PROBLEM TO SOLVE: Look below for the line that has "360 129 19.50". Set down the lines from there through the line that has "52 93 48.03", exactly as written.

───── PROVIDED MATERIAL ─────

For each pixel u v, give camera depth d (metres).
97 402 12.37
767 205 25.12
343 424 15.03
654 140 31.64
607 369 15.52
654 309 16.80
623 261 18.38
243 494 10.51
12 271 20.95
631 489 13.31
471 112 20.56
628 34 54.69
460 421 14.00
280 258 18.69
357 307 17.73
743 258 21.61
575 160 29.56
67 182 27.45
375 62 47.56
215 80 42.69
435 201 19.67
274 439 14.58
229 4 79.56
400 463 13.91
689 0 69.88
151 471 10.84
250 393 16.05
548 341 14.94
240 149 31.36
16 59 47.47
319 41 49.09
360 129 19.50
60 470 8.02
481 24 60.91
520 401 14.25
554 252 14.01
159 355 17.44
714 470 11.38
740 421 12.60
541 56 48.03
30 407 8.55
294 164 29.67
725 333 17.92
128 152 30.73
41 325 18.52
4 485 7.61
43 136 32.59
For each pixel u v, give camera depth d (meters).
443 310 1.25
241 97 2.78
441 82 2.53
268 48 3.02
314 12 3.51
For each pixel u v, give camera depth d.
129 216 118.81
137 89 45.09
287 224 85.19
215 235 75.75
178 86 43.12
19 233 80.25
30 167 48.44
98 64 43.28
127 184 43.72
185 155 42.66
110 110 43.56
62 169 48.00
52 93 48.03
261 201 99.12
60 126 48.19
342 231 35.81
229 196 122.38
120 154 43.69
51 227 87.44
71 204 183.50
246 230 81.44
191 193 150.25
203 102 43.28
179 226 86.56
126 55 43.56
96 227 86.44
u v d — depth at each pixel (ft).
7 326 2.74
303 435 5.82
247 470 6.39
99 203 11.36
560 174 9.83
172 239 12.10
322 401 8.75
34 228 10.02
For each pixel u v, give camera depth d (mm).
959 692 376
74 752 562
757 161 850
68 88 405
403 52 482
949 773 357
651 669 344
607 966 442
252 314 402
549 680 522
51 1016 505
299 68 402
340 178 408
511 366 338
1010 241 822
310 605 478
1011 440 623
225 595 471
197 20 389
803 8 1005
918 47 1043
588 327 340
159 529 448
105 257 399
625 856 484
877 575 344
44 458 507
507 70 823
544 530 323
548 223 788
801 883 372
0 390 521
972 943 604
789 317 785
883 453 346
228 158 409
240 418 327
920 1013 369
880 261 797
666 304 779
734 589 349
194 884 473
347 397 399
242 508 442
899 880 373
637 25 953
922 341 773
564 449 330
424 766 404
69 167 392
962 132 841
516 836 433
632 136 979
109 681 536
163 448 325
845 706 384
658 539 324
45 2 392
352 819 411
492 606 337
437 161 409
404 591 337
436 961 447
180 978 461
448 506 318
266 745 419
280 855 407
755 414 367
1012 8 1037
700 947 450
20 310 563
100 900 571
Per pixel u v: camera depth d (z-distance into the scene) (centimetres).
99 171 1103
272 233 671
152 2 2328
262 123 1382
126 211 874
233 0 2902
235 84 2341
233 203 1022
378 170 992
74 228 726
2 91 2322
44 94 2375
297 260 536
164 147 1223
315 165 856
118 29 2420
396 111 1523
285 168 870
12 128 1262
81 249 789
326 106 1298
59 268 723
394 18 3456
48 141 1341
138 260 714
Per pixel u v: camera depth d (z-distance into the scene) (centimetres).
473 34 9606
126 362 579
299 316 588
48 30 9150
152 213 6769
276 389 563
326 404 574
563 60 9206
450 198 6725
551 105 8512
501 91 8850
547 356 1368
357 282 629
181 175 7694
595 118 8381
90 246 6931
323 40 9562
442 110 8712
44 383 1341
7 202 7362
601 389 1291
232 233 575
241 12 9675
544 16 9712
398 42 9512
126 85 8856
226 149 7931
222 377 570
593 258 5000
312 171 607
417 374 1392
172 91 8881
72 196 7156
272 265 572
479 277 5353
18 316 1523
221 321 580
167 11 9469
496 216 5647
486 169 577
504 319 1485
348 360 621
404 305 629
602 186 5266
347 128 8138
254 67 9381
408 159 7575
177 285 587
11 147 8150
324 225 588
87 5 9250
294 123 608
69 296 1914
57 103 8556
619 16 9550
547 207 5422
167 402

─────

FINISHED TASK:
360 129 19.50
60 470 8.02
481 24 60.91
520 401 14.25
554 252 14.01
159 355 17.44
714 470 11.38
740 421 12.60
541 56 48.03
30 407 8.55
294 164 29.67
725 333 17.92
128 152 30.73
41 325 18.52
4 485 7.61
43 136 32.59
For each pixel u v, give camera depth d (meters).
443 310 1.25
241 97 2.78
441 82 2.53
268 48 3.02
314 12 3.51
For each pixel u v, give camera depth d.
129 216 118.81
137 89 45.09
287 224 85.19
215 235 75.75
178 86 43.12
19 233 80.25
30 167 48.44
98 64 43.28
127 184 43.72
185 155 42.66
110 110 43.56
62 169 48.00
52 93 48.03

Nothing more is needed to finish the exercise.